An welchen anderen Projekten arbeiten Sie derzeit? 

Aktuell arbeite ich an mehreren Forschungsprojekten, die sich auf die Anwendung von KI in der radiologischen Diagnostik konzentrieren. Ein Schwerpunkt liegt auf der Anwendung von Large Language Models in der Radiologie sowie der Verbesserung der Früherkennung und Charakterisierung von Tumoren mittels multimodaler Bildgebung. Zudem beschäftige ich mich mit der Entwicklung von KI-gestützten Clinical Decision Support Systems für die klinische Praxis. 

Wie schätzen Sie grundsätzlich das Potenzial von KI in der medizinischen Bildgebung über verschiedene Bildquellen hinweg ein? 

Das Potenzial von KI in der medizinischen Bildgebung schätze ich als sehr groß ein. Unsere Arbeit zeigt, wie KI verschiedene Bildquellen integrieren und analysieren kann. KI wird meiner Meinung nach zumindest langfristig die Diagnosegenauigkeit und -effizienz verbessern, indem sie komplexe Muster erkennt. In Zukunft sehe ich KI als unverzichtbaren Assistenten für Radiologen, der Arbeitsabläufe optimiert und die Patientenversorgung verbessert. 

Glauben Sie, dass wir in Europa genügend Unterstützung haben für Projekte wie Ihre? 

Die Unterstützung in Europa wächst stetig, aber es gibt noch Raum für Verbesserungen. Der EU AI Act ist ein Schritt zu einheitlichen Rahmenbedingungen, jedoch müssen wir sorgfältig abwägen, wie wir Innovation fördern und gleichzeitig hohe Sicherheitsstandards gewährleisten.
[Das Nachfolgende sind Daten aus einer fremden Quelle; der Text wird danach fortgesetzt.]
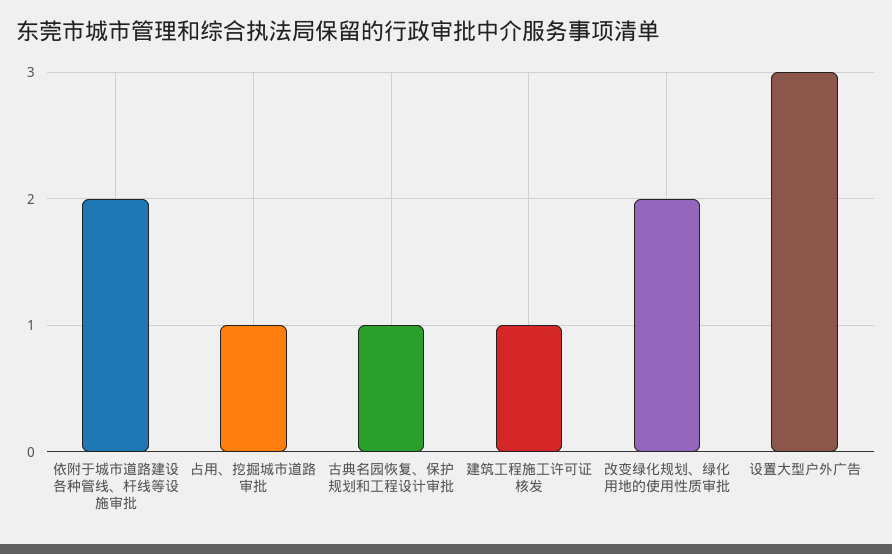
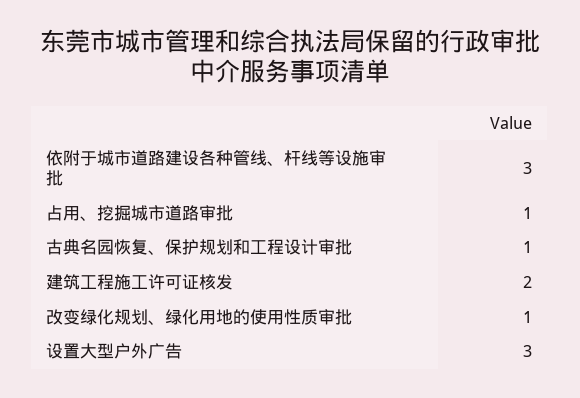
依附于城市道路建设各种管线、杆线等设施审批: 2 -> 3
建筑工程施工许可证核发: 1 -> 2
改变绿化规划、绿化用地的使用性质审批: 2 -> 1

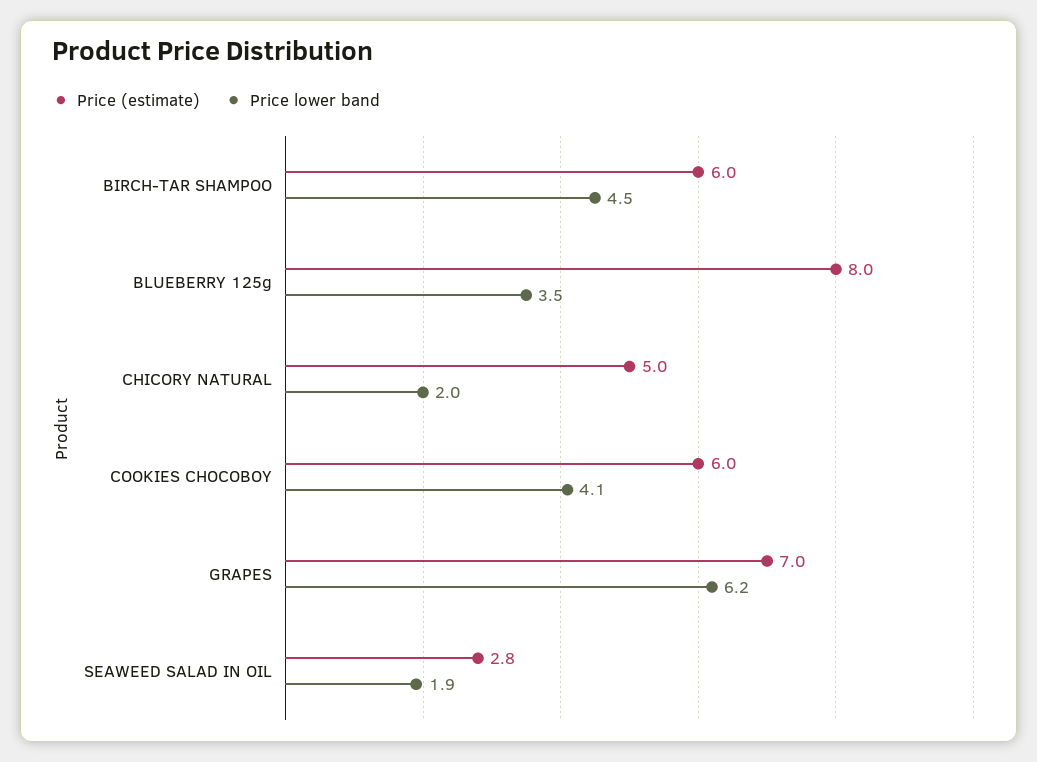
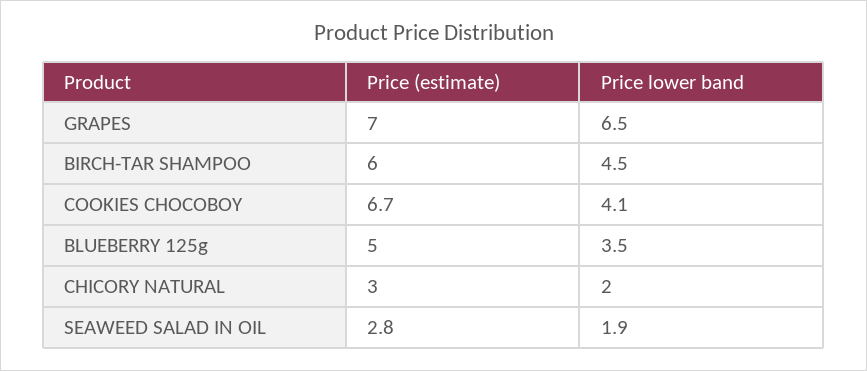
Price (estimate), BLUEBERRY 125g: 8 -> 5
Price (estimate), CHICORY NATURAL: 5 -> 3
Price (estimate), COOKIES CHOCOBOY: 6 -> 6.7
Price lower band, GRAPES: 6.2 -> 6.5

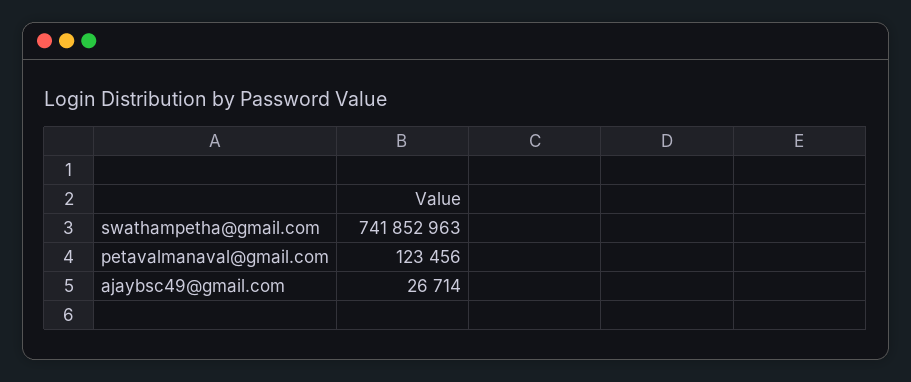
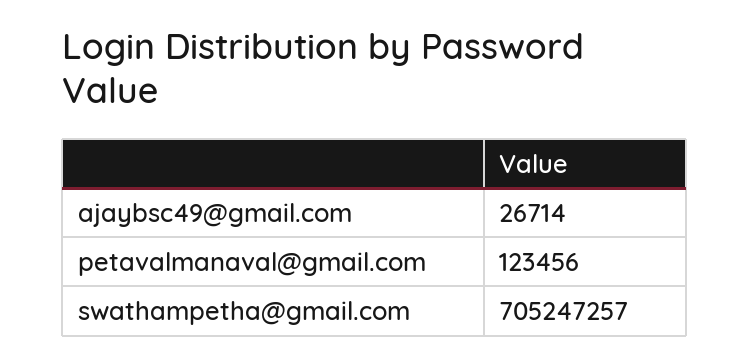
swathampetha@gmail.com: 741852963 -> 705247257

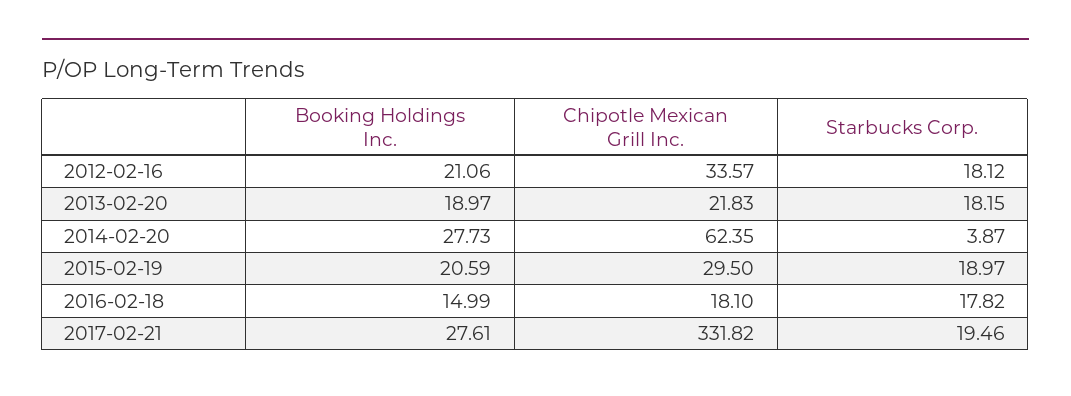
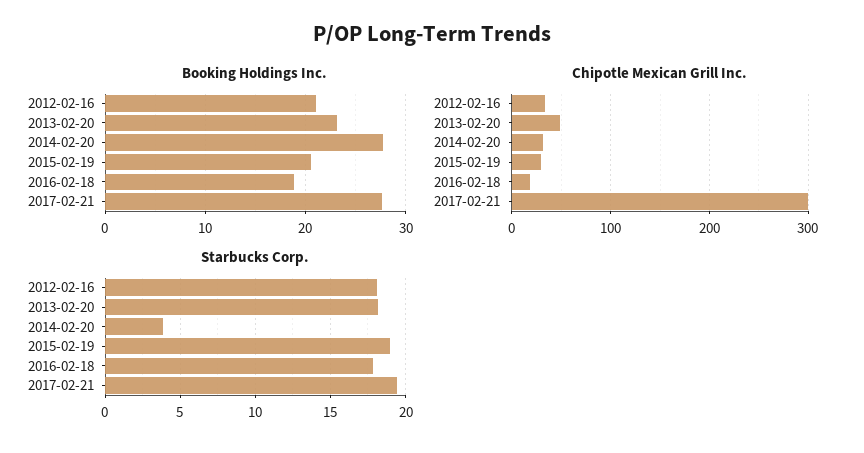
Booking Holdings Inc., 2013-02-20: 18.97 -> 23
Chipotle Mexican Grill Inc., 2013-02-20: 21.83 -> 50
Chipotle Mexican Grill Inc., 2014-02-20: 62.35 -> 30
Booking Holdings Inc., 2016-02-18: 14.99 -> 19
Chipotle Mexican Grill Inc., 2017-02-21: 331.82 -> 300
Eine differenziertere Betrachtung medizinischer KI-Anwendungen wäre wünschenswert. Wirtschaftlich und regulatorisch gilt es, einen ausgewogenen Ansatz zu finden, der Europas Wettbewerbsfähigkeit stärkt, ohne ethische Prinzipien zu vernachlässigen. 

Wie wird sich KI im Gesundheitswesen in den nächsten Jahren entwickeln? Können Sie uns Ihre Einschätzung dazu geben? 
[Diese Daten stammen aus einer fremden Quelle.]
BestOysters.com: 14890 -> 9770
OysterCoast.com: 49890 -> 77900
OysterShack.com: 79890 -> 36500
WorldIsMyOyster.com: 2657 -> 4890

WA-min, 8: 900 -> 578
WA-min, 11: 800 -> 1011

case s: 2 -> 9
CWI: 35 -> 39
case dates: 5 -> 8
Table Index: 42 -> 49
Ich gehe davon aus, dass die Entwicklung von KI im Gesundheitswesen vielschichtig sein wird. Wir können uns zumindest mittelfristig auf Fortschritte in Diagnostik und Therapieplanung freuen. Gleichzeitig stehen wir vor der Herausforderung, Ärzten ein tieferes Verständnis für die Entscheidungsprozesse dieser Systeme zu vermitteln. Datenschutz und die Definition von Verantwortlichkeiten bei KI-unterstützten Entscheidungen werden wichtige Diskussionsthemen bleiben. Unser Ziel muss es sein, KI so zu integrieren, dass sie die menschliche Komponente in der Medizin ergänzt und stärkt, statt sie zu ersetzen. 

Was sind die größten Herausforderungen bei der Integration von KI in den radiologischen Alltag? 
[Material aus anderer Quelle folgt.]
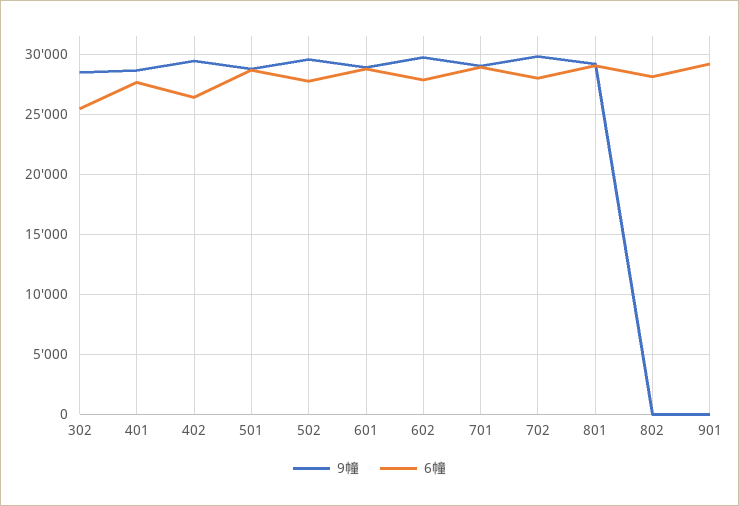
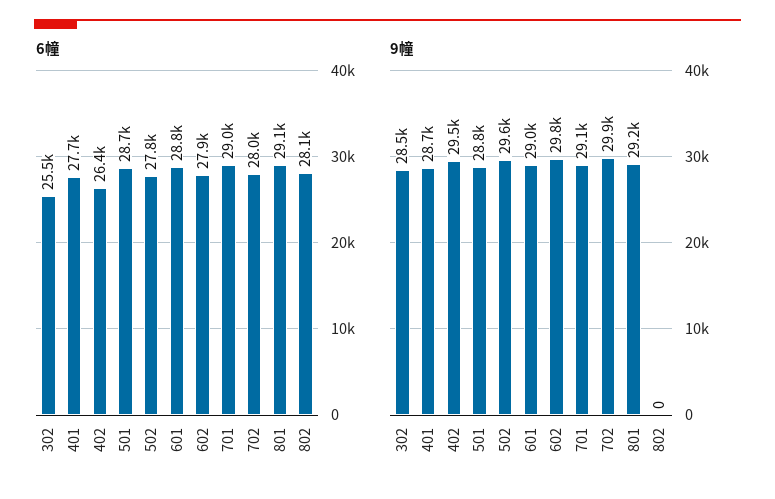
9幢, 901: 0 -> none
6幢, 901: 29000 -> none

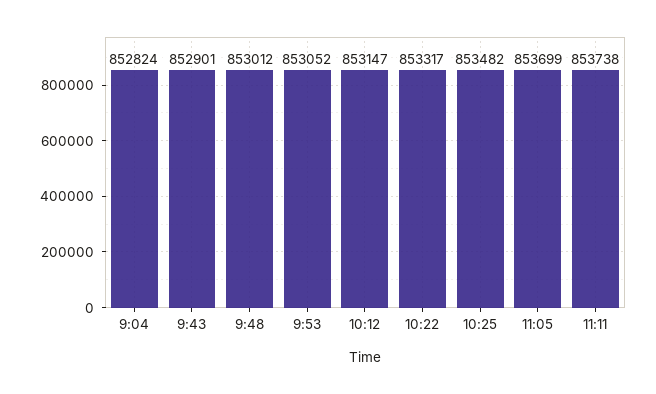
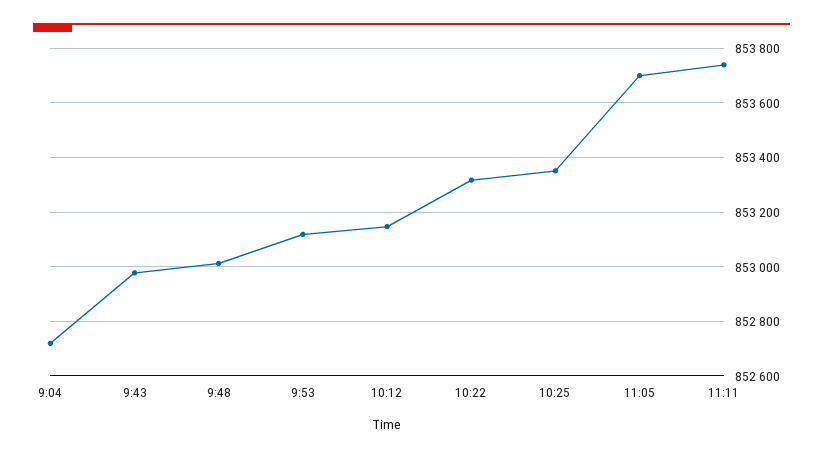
9:04: 852824 -> 852725
9:43: 852901 -> 852975
9:53: 853052 -> 853125
10:25: 853482 -> 853350

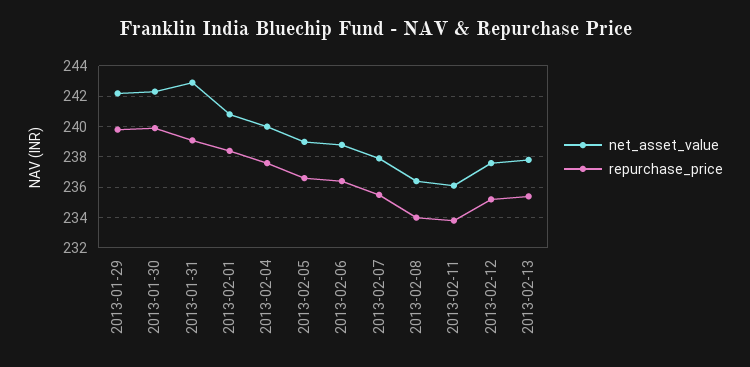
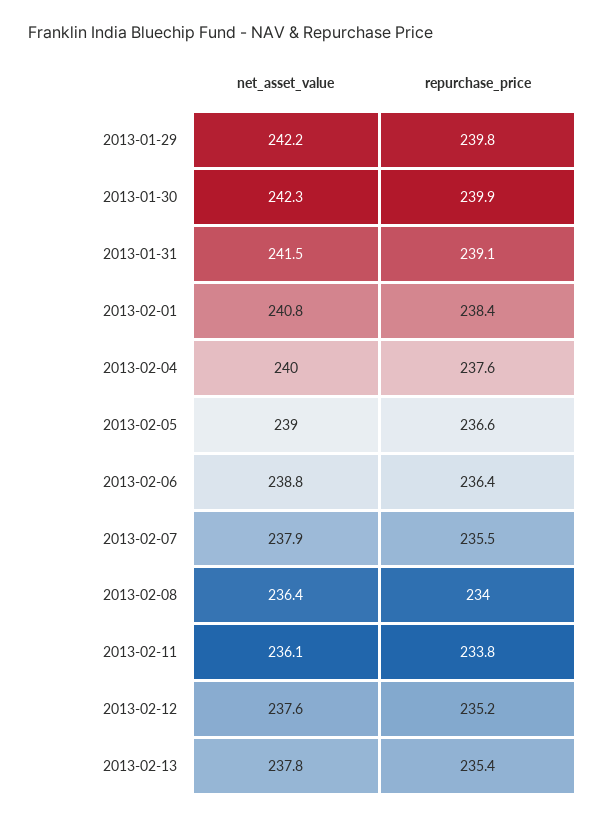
net_asset_value, 2013-01-31: 243 -> 241.5

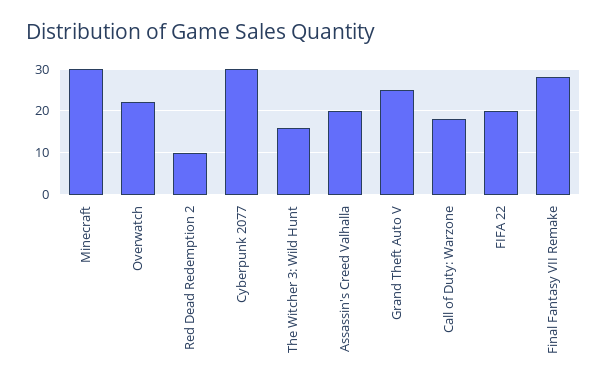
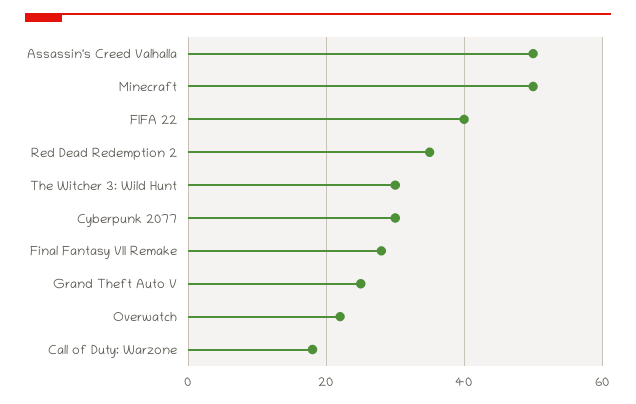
Minecraft: 30 -> 50
Red Dead Redemption 2: 10 -> 35
The Witcher 3: Wild Hunt: 15 -> 30
Assassin's Creed Valhalla: 20 -> 50
FIFA 22: 20 -> 40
Aus meiner Sicht liegt eine zentrale Herausforderung in der Harmonisierung von KI-Systemen mit unseren etablierten Arbeitsabläufen und IT-Infrastrukturen. Die schnelle Entwicklung erfordert zudem kontinuierliche Weiterbildung von uns Radiologen. Nicht zu unterschätzen sind auch die rechtlichen und ethischen Fragen, besonders hinsichtlich der Verantwortlichkeiten bei KI-unterstützten Entscheidungen. Insgesamt sehe ich KI als vielversprechendes Werkzeug, dessen erfolgreiche Integration eine sorgfältige Balance zwischen Innovation und bewährter klinischer Praxis erfordert.